When Chinese artist Hu Ming looks for beauty she finds it in the female form. The subjects of her paintings are muscular, classical beauties. Like the young Chinese women depicted in the propaganda images of Mao’s Cultural Revolution they’re wearing the army uniform. Yet in the hands of Hu Ming, herself a veteran of the People's Liberation Army, these highly sexualised women are individuals and symbols of cultural liberation.

Hu Ming’s painting career is marked by the twenty years she served in the PLA. Joining as a 15 year old, Hu Ming rose to the rank of Major. She worked as a librarian and film producer, and in army hospitals where her duties ranged from administering injections to soldiers to treating burn victims and assisting in the morgue. However Hu Ming’s rebelliousness and propensity for challenging directives stunted her career progression. She was given leave to study painting at Tianjin University, where she flourished, but had little opportunity to pursue her art upon return to the army.

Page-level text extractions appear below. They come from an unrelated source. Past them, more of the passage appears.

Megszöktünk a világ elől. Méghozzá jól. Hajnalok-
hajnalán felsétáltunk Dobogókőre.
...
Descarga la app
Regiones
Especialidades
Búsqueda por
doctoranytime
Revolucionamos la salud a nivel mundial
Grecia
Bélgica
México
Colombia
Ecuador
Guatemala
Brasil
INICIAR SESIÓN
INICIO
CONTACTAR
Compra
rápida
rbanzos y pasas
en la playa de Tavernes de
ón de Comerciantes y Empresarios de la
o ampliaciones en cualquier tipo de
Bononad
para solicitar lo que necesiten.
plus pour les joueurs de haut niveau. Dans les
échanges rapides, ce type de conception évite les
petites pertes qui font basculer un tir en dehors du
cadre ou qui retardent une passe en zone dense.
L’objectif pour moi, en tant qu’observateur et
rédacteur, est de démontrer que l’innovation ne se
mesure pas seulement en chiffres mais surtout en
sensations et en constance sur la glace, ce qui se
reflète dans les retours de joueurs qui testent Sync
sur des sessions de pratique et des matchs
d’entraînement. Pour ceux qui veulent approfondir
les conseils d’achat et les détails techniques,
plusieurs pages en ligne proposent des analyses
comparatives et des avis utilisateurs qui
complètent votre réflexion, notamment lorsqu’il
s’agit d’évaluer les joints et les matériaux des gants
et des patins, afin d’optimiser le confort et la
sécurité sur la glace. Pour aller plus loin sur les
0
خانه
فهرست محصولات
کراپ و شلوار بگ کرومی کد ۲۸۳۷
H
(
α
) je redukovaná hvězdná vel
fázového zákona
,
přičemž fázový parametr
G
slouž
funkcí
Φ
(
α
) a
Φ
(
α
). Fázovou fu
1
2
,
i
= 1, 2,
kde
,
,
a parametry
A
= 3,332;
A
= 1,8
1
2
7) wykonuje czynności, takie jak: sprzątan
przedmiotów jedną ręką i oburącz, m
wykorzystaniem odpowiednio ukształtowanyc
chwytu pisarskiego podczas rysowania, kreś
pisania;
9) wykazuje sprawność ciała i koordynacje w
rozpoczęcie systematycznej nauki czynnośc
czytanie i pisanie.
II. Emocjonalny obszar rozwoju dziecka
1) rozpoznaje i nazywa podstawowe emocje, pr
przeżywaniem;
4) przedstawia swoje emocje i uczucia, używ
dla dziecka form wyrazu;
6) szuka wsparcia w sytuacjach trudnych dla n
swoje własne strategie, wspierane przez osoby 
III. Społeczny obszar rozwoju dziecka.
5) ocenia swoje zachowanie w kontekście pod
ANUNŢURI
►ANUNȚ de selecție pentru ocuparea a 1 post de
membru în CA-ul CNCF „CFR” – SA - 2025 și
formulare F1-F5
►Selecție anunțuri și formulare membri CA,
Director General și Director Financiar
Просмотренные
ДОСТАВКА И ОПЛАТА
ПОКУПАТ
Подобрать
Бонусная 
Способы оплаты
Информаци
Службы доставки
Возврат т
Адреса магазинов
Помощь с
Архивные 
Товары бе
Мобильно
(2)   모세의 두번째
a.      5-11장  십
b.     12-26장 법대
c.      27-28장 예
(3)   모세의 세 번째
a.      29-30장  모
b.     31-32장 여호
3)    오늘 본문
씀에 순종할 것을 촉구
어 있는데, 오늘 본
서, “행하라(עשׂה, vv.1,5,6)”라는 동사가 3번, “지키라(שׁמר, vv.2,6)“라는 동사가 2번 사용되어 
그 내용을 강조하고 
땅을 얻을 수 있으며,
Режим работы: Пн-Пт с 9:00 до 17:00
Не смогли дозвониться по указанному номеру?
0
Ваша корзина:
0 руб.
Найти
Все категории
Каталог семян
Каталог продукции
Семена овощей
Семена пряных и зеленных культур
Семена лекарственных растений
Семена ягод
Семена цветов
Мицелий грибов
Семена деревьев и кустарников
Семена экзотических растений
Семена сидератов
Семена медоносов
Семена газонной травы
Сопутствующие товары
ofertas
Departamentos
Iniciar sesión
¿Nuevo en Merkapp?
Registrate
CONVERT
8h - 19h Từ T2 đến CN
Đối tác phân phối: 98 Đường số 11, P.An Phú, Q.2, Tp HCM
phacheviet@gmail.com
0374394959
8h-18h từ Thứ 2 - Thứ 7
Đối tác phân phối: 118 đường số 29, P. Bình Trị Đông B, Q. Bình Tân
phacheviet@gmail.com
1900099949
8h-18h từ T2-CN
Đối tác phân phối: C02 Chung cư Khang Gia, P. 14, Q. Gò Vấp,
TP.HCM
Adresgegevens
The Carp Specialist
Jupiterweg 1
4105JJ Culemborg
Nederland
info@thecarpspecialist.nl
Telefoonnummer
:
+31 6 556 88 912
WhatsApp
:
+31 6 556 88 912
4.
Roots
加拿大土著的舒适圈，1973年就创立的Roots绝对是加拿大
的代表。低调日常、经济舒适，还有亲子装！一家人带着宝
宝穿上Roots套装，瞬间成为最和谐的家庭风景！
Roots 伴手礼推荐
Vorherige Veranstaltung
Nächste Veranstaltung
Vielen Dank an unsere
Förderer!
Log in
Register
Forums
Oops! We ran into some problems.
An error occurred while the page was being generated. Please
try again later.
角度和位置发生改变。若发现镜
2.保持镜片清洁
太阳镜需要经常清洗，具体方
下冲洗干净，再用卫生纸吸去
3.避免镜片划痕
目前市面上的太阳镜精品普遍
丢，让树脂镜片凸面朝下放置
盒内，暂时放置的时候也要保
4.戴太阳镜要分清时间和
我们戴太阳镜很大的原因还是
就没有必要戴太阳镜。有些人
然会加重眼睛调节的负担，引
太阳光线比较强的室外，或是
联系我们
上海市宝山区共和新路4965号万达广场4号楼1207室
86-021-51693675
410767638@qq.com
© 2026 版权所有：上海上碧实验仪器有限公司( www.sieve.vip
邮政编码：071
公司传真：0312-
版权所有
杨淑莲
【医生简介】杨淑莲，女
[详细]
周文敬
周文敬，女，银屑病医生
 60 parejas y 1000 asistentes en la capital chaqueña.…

At the time of the Tiananmen Square protests in 1989 Hu Ming was making films for the army’s propaganda unit. Her husband Ai Duanwu, editor of a radical magazine and the brother of artist and activist Ai WeiWei, had become a figure of suspicion. He made the decision to leave China for the United States. Hu Ming did not follow. Instead, she applied to study English in New Zealand and in 1990 left Beijing to start a new life in Auckland. Almost a decade later she moved to Australia with her partner Bob Burns.

In her Kangaroo Valley studio, south of Sydney, Hu Ming has found artistic freedom. She fills her days painting, tending her vast vegetable garden and listening to classical music and history programs on the radio. Yet her art and her cultural touchstones are still deeply rooted in the traditions of her home country.

For Chinese New Year, Hu Ming has been commissioned by the City of Sydney to paint an image that represents the year ahead. In the year of the horse Hu Ming has turned to her mother for inspiration, the woman who guided her army career and supported her artistic ambitions in equal measure.